The Club is the trademark version of a popular automotive steering-wheel lock, produced by Sharon, Pennsylvania-based Winner International. The company was formed in 1986 for the purpose of marketing the device. The inventor, James E. Winner Jr., derived the idea for the device from his service in the Korean War, where he and his fellow soldiers were instructed to secure the steering wheels of their vehicles with metal chains.

==Design==
The device consists of two pieces which, when locked together, form one long, fixed bar with two protruding hooks opening towards the ends of the bar. Each piece has one hook, intended to fit around the rim of the steering wheel. The smaller of the two pieces fits inside the larger piece and slides in and out for sizing. When the lock is set, the larger piece's long handle protrudes out, so that the wheel is practically impossible to turn due to collision with other parts of the car or with the driver's legs, and the device cannot be removed because it is too large to slip around the wheel. To remove the device, the user unlocks the central bar, and slides the pieces together so that the hooks no longer surround the rim of the wheel; this allows it to slip out, freeing the wheel.

==Weaknesses==
The Club as originally designed was prone to having its lock shattered by freezing with freon; later models addressed this issue by changing to a chromium/molybdenum alloy. A television broadcast test showed that this form of attack now took several minutes of hammering. The most grievous flaw in the design is inherent in the modern construction of steering wheels; thieves can defeat this type of lock by making a cut through the steering wheel's outer rim, allowing the device to be removed. This does, however, require access to a hacksaw or other cutting tool, and ruins the steering wheel. However, after the Club has been removed, it can be used to assist the thief in breaking the steering lock built into the steering column; some thieves target cars "protected" with the Club over other cars for this reason. An additional device called "The Cap" was made which added a metal cover over the steering wheel; this can also be defeated by replacing the entire steering wheel with a similar one. A newer variation was made with a pair of hooks on each end of the Club instead of one, thereby requiring two cuts with a hacksaw to remove, and thereby twice the time to remove.

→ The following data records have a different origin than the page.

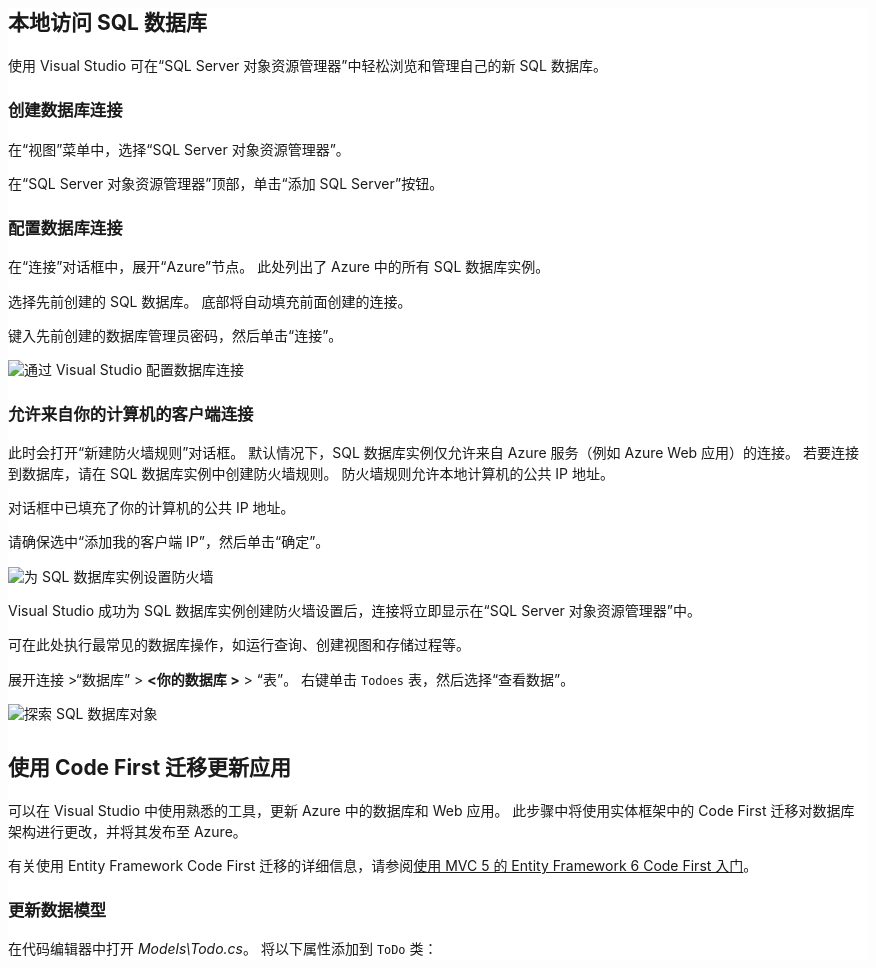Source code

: ## <a name="access-the-sql-database-locally"></a>本地访问 SQL 数据库

使用 Visual Studio 可在“SQL Server 对象资源管理器”中轻松浏览和管理自己的新 SQL 数据库。

### <a name="create-a-database-connection"></a>创建数据库连接

在“视图”菜单中，选择“SQL Server 对象资源管理器”。

在“SQL Server 对象资源管理器”顶部，单击“添加 SQL Server”按钮。

### <a name="configure-the-database-connection"></a>配置数据库连接

在“连接”对话框中，展开“Azure”节点。 此处列出了 Azure 中的所有 SQL 数据库实例。

选择先前创建的 SQL 数据库。 底部将自动填充前面创建的连接。

键入先前创建的数据库管理员密码，然后单击“连接”。

![通过 Visual Studio 配置数据库连接](./media/app-service-web-tutorial-dotnet-sqldatabase/connect-to-sql-database.png)

### <a name="allow-client-connection-from-your-computer"></a>允许来自你的计算机的客户端连接

此时会打开“新建防火墙规则”对话框。 默认情况下，SQL 数据库实例仅允许来自 Azure 服务（例如 Azure Web 应用）的连接。 若要连接到数据库，请在 SQL 数据库实例中创建防火墙规则。 防火墙规则允许本地计算机的公共 IP 地址。

对话框中已填充了你的计算机的公共 IP 地址。

请确保选中“添加我的客户端 IP”，然后单击“确定”。 

![为 SQL 数据库实例设置防火墙](./media/app-service-web-tutorial-dotnet-sqldatabase/sql-set-firewall.png)

Visual Studio 成功为 SQL 数据库实例创建防火墙设置后，连接将立即显示在“SQL Server 对象资源管理器”中。

可在此处执行最常见的数据库操作，如运行查询、创建视图和存储过程等。 

展开连接 >“数据库” > **&lt;你的数据库 >** > “表”。 右键单击 `Todoes` 表，然后选择“查看数据”。 

![探索 SQL 数据库对象](./media/app-service-web-tutorial-dotnet-sqldatabase/explore-sql-database.png)

## <a name="update-app-with-code-first-migrations"></a>使用 Code First 迁移更新应用

可以在 Visual Studio 中使用熟悉的工具，更新 Azure 中的数据库和 Web 应用。 此步骤中将使用实体框架中的 Code First 迁移对数据库架构进行更改，并将其发布至 Azure。

有关使用 Entity Framework Code First 迁移的详细信息，请参阅[使用 MVC 5 的 Entity Framework 6 Code First 入门](https://docs.microsoft.com/aspnet/mvc/overview/getting-started/getting-started-with-ef-using-mvc/creating-an-entity-framework-data-model-for-an-asp-net-mvc-application)。

### <a name="update-your-data-model"></a>更新数据模型

在代码编辑器中打开 _Models\Todo.cs_。 将以下属性添加到 `ToDo` 类：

In 2000, a device called the "Club Buster" was designed for locksmiths. It is a big screw with a hook on one end and a large handle on the other and two legs designed to rest on the lock. It breaks steering wheel locks such as the Club by hooking onto the lock and tightening the screw with the handle. The large handle provides mechanical advantage, concentrating the force applied by the hook and eventually forcing the lock to fold in half or snap in two.